Katharina Dröge, Fraktionsvorsitzende der Grünen im Bundestag, hat die Bundesregierung um Kanzler Friedrich Merz (CDU) für die koalitionsinterne Uneinigkeit beim geplanten neuen Wehrdienst kritisiert. „Keiner weiß, wie es jetzt weitergeht“, sagte Dröge nach Merz‘ Regierungserklärung im Bundestag.

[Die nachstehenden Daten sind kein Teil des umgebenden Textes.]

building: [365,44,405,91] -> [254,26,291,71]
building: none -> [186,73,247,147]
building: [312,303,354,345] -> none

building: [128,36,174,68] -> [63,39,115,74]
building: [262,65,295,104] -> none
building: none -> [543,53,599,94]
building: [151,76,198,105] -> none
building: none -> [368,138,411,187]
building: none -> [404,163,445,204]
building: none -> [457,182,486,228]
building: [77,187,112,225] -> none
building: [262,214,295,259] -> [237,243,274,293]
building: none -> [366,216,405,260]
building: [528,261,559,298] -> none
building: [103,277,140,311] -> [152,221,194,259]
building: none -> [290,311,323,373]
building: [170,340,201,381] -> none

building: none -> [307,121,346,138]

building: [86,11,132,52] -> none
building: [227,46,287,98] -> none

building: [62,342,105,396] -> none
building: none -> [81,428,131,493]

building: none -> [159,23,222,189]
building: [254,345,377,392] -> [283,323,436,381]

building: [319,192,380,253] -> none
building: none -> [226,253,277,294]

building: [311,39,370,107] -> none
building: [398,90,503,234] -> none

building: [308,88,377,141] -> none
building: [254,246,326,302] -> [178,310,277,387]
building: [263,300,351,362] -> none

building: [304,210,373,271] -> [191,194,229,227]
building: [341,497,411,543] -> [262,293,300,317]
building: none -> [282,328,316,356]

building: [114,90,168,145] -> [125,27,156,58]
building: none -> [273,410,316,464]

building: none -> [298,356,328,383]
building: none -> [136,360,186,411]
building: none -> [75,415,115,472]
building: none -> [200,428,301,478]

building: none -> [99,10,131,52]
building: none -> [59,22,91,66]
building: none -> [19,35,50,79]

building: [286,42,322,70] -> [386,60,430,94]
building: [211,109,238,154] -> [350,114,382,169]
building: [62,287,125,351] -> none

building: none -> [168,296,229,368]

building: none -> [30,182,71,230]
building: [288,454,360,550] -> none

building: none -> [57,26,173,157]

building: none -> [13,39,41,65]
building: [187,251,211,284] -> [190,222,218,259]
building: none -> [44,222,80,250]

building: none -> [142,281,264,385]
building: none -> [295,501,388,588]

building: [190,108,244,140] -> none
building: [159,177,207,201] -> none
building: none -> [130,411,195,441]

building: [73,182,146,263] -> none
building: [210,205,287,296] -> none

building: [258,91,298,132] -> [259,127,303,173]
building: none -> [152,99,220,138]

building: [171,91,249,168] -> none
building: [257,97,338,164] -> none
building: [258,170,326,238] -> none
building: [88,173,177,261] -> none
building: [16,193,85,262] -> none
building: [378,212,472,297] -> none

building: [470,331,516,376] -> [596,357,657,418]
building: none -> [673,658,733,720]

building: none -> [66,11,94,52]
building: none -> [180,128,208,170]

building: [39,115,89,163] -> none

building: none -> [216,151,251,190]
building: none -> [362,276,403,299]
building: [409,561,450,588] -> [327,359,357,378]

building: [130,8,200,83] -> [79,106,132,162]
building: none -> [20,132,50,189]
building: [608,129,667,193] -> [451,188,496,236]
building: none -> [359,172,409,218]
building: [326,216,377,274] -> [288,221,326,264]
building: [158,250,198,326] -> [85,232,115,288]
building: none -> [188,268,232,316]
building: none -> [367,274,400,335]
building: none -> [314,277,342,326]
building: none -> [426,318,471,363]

Mit Blick auf den kommenden EU-Gipfel sagte Dröge, Merz reise als ein Kanzler nach Brüssel, „der die Lage nicht im Griff hat“. Wiederholt hätten die Koalitionsfraktionen dem Regierungschef die Mehrheit verweigert; das treffe auch auf CDU und CSU zu. „Wenn die Unionsfraktion Ihnen in Serie die Unterstützung verweigert, dann stellt sie Ihre Kanzlerschaft infrage“, sagte die Grünenpolitikerin. „Ein Kanzler ohne Mehrheit, der kann keine Regierung führen – aber eine Regierung ohne Führung, die kann nicht funktionieren.“ Die Frage, wie Merz zeigen wolle, dass er für das Amt des Bundeskanzlers geeignet sei, bleibe offen.
„Das ist eine schlechte Nachricht für Europa“
Weiter kritisierte Dröge, mit dem offen ausgetragenen Streit um die Ausgestaltung des neuen Wehrdiensts schade die Regierung der Sicherheit des Landes. Merz sei Chef einer Koalition, „die sich in einer Frage der zentralen deutschen Sicherheitspolitik vollständig auf offener Bühne zerlegt“. Das von Schwarz-Rot geschaffene „absolute Chaos“ sei auch für Europa „eine schlechte Nachricht“, sagte die Grünen-Fraktionschefin.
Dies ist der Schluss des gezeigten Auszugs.